◆ **COMPLETE THE FOLLOWING**
A. According to the regression thread, what value does the known constant D usually take?
B. From the regression thread, retype the passage starting at "1. Oct 11, 2016" and ending at "is usually 1000.".
C. Decide whether each statement agrees with the regression thread, answering yes or no and quoting the words of the thread that settle it. (i) The independent variable x usually lies between 6400 and 640000. (ii) In some fits the slope came out negative. (iii) The constant n is required to be an integer.

◆ **PROVIDED TEXT**

§ §

# I Help with a difficult (?) regression

1. Oct 11, 2016

### lavoisier

I wonder if someone can please help me understand why a nonlinear regression I'm attempting doesn't work, and suggest how I can tackle it.

It's based on this equation:

$(1-y) \cdot (D \cdot y+K) = n \cdot x \cdot y$

where x is the independent variable, a real number usually between 6400 and 640000, and y is the dependent variable, a real number ∈ (0,1).
D, K and n are real constants. D is known and is usually 1000.
K and n are the ones we want to estimate. K is a real positive number; n is also positive and is usually expected to be a small integer (1, 2 or 3 most of the time). But we accept that n may be non-integer.

The book I took the theory from says the equation can be linearised, so one can run the usual least squares fit.
Here's the equation they suggest:

$\frac {x} {1-y} = \frac {K} {n} \cdot \frac {1} {y} + \frac {D} {n}$

Of course the idea is to plot the LHS vs 1/y, find a line fitting the points, and back-calculate K and n from the slope, intercept and D.

However, when I tried this on my data, in some cases I got a negative value of the intercept, which gave a negative n, and a negative K, as the slope was always positive.
This is physically impossible, given the theory from which the initial equation is derived.
So I'm guessing there is something wrong with the regression (or with the data, or both?).

Then I remembered reading that linearisation-based methods are not so good, as they cause problems with the distribution of the error, or something to that effect, and that nonlinear methods are often preferable.

§ §

◆ **DATA SECTION**

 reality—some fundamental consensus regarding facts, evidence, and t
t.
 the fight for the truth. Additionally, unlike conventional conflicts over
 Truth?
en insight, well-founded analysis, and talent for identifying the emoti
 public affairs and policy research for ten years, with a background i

§ §

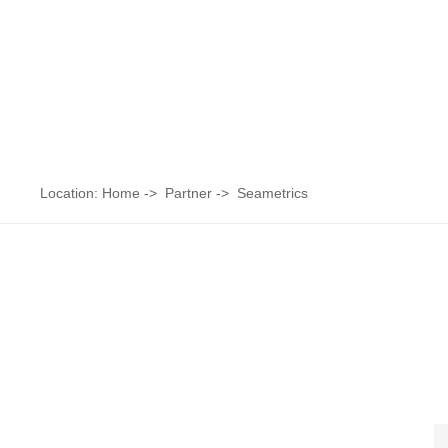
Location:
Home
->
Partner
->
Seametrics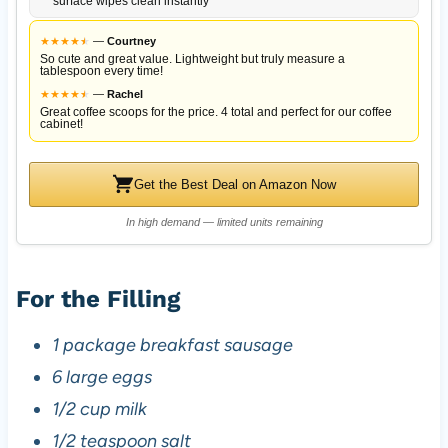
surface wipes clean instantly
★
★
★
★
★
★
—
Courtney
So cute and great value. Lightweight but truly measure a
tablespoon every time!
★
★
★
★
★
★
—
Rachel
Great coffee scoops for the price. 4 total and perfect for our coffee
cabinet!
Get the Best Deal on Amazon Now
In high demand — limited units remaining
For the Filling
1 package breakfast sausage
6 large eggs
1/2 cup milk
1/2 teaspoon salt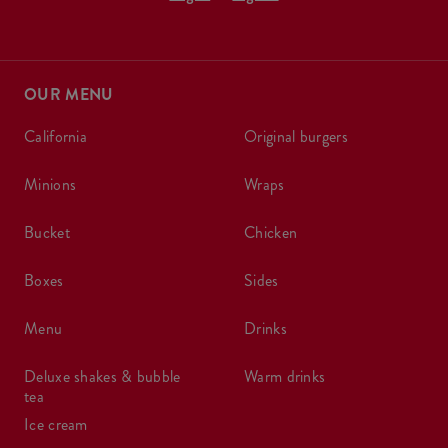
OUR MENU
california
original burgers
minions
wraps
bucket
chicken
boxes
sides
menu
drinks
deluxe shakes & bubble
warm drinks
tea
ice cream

§ §

◆ **ANSWERS TO THE TASKS**
A. 1000

B.
1. Oct 11, 2016

### lavoisier

I wonder if someone can please help me understand why a nonlinear regression I'm attempting doesn't work, and suggest how I can tackle it.

It's based on this equation:

$(1-y) \cdot (D \cdot y+K) = n \cdot x \cdot y$

where x is the independent variable, a real number usually between 6400 and 640000, and y is the dependent variable, a real number ∈ (0,1).
D, K and n are real constants. D is known and is usually 1000.

C.
(i) Yes: "a real number usually between 6400 and 640000"
(ii) No: "as the slope was always positive"
(iii) No: "But we accept that n may be non-integer."